JavaScript: Get the second digit from a number?

Question

I have a number assigned to a variable, like that:

var myVar = 1234;

Now I want to get the second digit (2 in this case) from that number without converting it to a string first. Is that possible?

Answer 1

So you want to get the second digit from the decimal writing of a number.

The simplest and most logical solution is to convert it to a string :

var digit = (''+myVar)[1];

or

var digit = myVar.toString()[1];

If you don't want to do it the easy way, or if you want a more efficient solution, you can do that :

var l = Math.pow(10, Math.floor(Math.log(myVar)/Math.log(10))-1);
var b = Math.floor(myVar/l);
var digit = b-Math.floor(b/10)*10;

Demonstration

For people interested in performances, I made a jsperf. For random numbers using the log as I do is by far the fastest solution.

Answer 2

1st digit of number from right → number % 10 = Math.floor((number / 1) % 10)

1234 % 10; // 4
Math.floor((1234 / 1) % 10); // 4

2nd digit of number from right → Math.floor((number / 10) % 10)

Math.floor((1234 / 10) % 10); // 3

3rd digit of number from right → Math.floor((number / 100) % 10)

Math.floor((1234 / 100) % 10); // 2

nth digit of number from right → Math.floor((number / 10^n-1) % 10)

Directive 1:
List every variable name that is declared with var in the thread on getting the second digit of a number.
Directive 2:
Reproduce the part of the thread on getting the second digit of a number that begins at the words "Demonstration" and stops after "Math.floor((number / 10) % 10)", changing "fastest" to "quickest".
Directive 3:
In the thread on getting the second digit of a number, what did the author of the first answer make for people interested in performance?
The entries after this point are a separate body of material.

Material supplied:

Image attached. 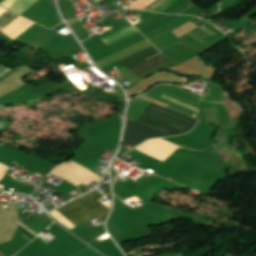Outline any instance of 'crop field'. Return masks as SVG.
I'll return each mask as SVG.
<instances>
[{
	"mask_svg": "<svg viewBox=\"0 0 256 256\" xmlns=\"http://www.w3.org/2000/svg\"><path fill=\"white\" fill-rule=\"evenodd\" d=\"M197 120L151 103L136 123L126 119L122 141L134 147L145 140L188 132Z\"/></svg>",
	"mask_w": 256,
	"mask_h": 256,
	"instance_id": "8a807250",
	"label": "crop field"
},
{
	"mask_svg": "<svg viewBox=\"0 0 256 256\" xmlns=\"http://www.w3.org/2000/svg\"><path fill=\"white\" fill-rule=\"evenodd\" d=\"M103 197L94 190L56 210L76 226L97 215L105 220L109 209L98 201Z\"/></svg>",
	"mask_w": 256,
	"mask_h": 256,
	"instance_id": "ac0d7876",
	"label": "crop field"
},
{
	"mask_svg": "<svg viewBox=\"0 0 256 256\" xmlns=\"http://www.w3.org/2000/svg\"><path fill=\"white\" fill-rule=\"evenodd\" d=\"M146 60H144V61H142V62H140L138 64H135V65L129 67V69L136 76H138V75H140V74H142V73H144L146 71H149V70H151V69H153V68H155L157 66H160V65L168 62V60L164 56H162L161 54L156 56V57H154V58H152V59H150V60H148V61H146Z\"/></svg>",
	"mask_w": 256,
	"mask_h": 256,
	"instance_id": "34b2d1b8",
	"label": "crop field"
},
{
	"mask_svg": "<svg viewBox=\"0 0 256 256\" xmlns=\"http://www.w3.org/2000/svg\"><path fill=\"white\" fill-rule=\"evenodd\" d=\"M158 52H159L158 50H156L153 46H151L149 48H146V49H144V50H142V51H140L136 54H133V55L121 60V62L125 66L129 67V66H131V65H133L137 62H140V61H142V60H144V59H146V58H148V57H150V56H152V55H154Z\"/></svg>",
	"mask_w": 256,
	"mask_h": 256,
	"instance_id": "412701ff",
	"label": "crop field"
},
{
	"mask_svg": "<svg viewBox=\"0 0 256 256\" xmlns=\"http://www.w3.org/2000/svg\"><path fill=\"white\" fill-rule=\"evenodd\" d=\"M16 17H18V15L13 14L9 11L0 16V30L4 28L7 24H9L11 21H13Z\"/></svg>",
	"mask_w": 256,
	"mask_h": 256,
	"instance_id": "f4fd0767",
	"label": "crop field"
},
{
	"mask_svg": "<svg viewBox=\"0 0 256 256\" xmlns=\"http://www.w3.org/2000/svg\"><path fill=\"white\" fill-rule=\"evenodd\" d=\"M206 28V27H205ZM204 27H199L198 29H196L195 31H193V32H195L196 34H198L200 37H202L203 39H208V38H210L211 36H213V35H215V34H213L212 32H210V31H208L207 29H205Z\"/></svg>",
	"mask_w": 256,
	"mask_h": 256,
	"instance_id": "dd49c442",
	"label": "crop field"
},
{
	"mask_svg": "<svg viewBox=\"0 0 256 256\" xmlns=\"http://www.w3.org/2000/svg\"><path fill=\"white\" fill-rule=\"evenodd\" d=\"M18 225H20L22 228H24L25 230H27L29 233H31L33 236H37L35 235L33 232H31L29 229H27L25 226H23L21 223H18ZM16 227V230L19 231L22 235H24L27 239H29L30 241L34 238L31 234H29L28 232H26L24 229H22L20 226Z\"/></svg>",
	"mask_w": 256,
	"mask_h": 256,
	"instance_id": "e52e79f7",
	"label": "crop field"
},
{
	"mask_svg": "<svg viewBox=\"0 0 256 256\" xmlns=\"http://www.w3.org/2000/svg\"><path fill=\"white\" fill-rule=\"evenodd\" d=\"M128 25H130V23L123 18L110 26L113 27L116 31H118Z\"/></svg>",
	"mask_w": 256,
	"mask_h": 256,
	"instance_id": "d8731c3e",
	"label": "crop field"
},
{
	"mask_svg": "<svg viewBox=\"0 0 256 256\" xmlns=\"http://www.w3.org/2000/svg\"><path fill=\"white\" fill-rule=\"evenodd\" d=\"M166 92H168V93H170V94H173V95H175V96H177V97H180V98H182V99H184V100H187V101H189V102H191V103H194V104H196V105H198L199 106V104L197 103V102H195V101H193V100H190V99H188V98H186V97H183V96H181V95H178V94H175V93H173V92H170V91H168V90H166ZM173 103V102H172ZM175 104V103H174ZM177 105V104H176ZM179 106V105H178ZM188 110V109H187ZM190 111V110H189Z\"/></svg>",
	"mask_w": 256,
	"mask_h": 256,
	"instance_id": "5a996713",
	"label": "crop field"
},
{
	"mask_svg": "<svg viewBox=\"0 0 256 256\" xmlns=\"http://www.w3.org/2000/svg\"><path fill=\"white\" fill-rule=\"evenodd\" d=\"M17 70H19V69L10 70V71H8L7 73H5L4 75H2V76L0 77V82H1L2 80H4L5 78H7L8 76H10L11 74H13L14 72H16Z\"/></svg>",
	"mask_w": 256,
	"mask_h": 256,
	"instance_id": "3316defc",
	"label": "crop field"
},
{
	"mask_svg": "<svg viewBox=\"0 0 256 256\" xmlns=\"http://www.w3.org/2000/svg\"><path fill=\"white\" fill-rule=\"evenodd\" d=\"M9 121L0 118V129L3 128Z\"/></svg>",
	"mask_w": 256,
	"mask_h": 256,
	"instance_id": "28ad6ade",
	"label": "crop field"
},
{
	"mask_svg": "<svg viewBox=\"0 0 256 256\" xmlns=\"http://www.w3.org/2000/svg\"><path fill=\"white\" fill-rule=\"evenodd\" d=\"M216 37H219V34L214 36V37H212V38H210V39H208V40H206V41H204V42L208 43V42L212 41L213 39H215Z\"/></svg>",
	"mask_w": 256,
	"mask_h": 256,
	"instance_id": "d1516ede",
	"label": "crop field"
},
{
	"mask_svg": "<svg viewBox=\"0 0 256 256\" xmlns=\"http://www.w3.org/2000/svg\"><path fill=\"white\" fill-rule=\"evenodd\" d=\"M4 71H5V69L0 68V74H1L2 72H4Z\"/></svg>",
	"mask_w": 256,
	"mask_h": 256,
	"instance_id": "22f410ed",
	"label": "crop field"
}]
</instances>
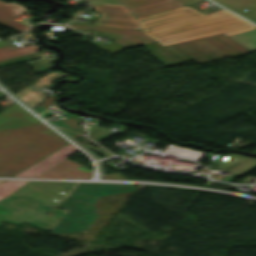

Expected output 1:
myVar, digit, l, b

Expected output 2:
Demonstration

For people interested in performances, I made a jsperf. For random numbers using the log as I do is by far the quickest solution.

Answer 2

1st digit of number from right → number % 10 = Math.floor((number / 1) % 10)

1234 % 10; // 4
Math.floor((1234 / 1) % 10); // 4

2nd digit of number from right → Math.floor((number / 10) % 10)

Expected output 3:
A jsperf.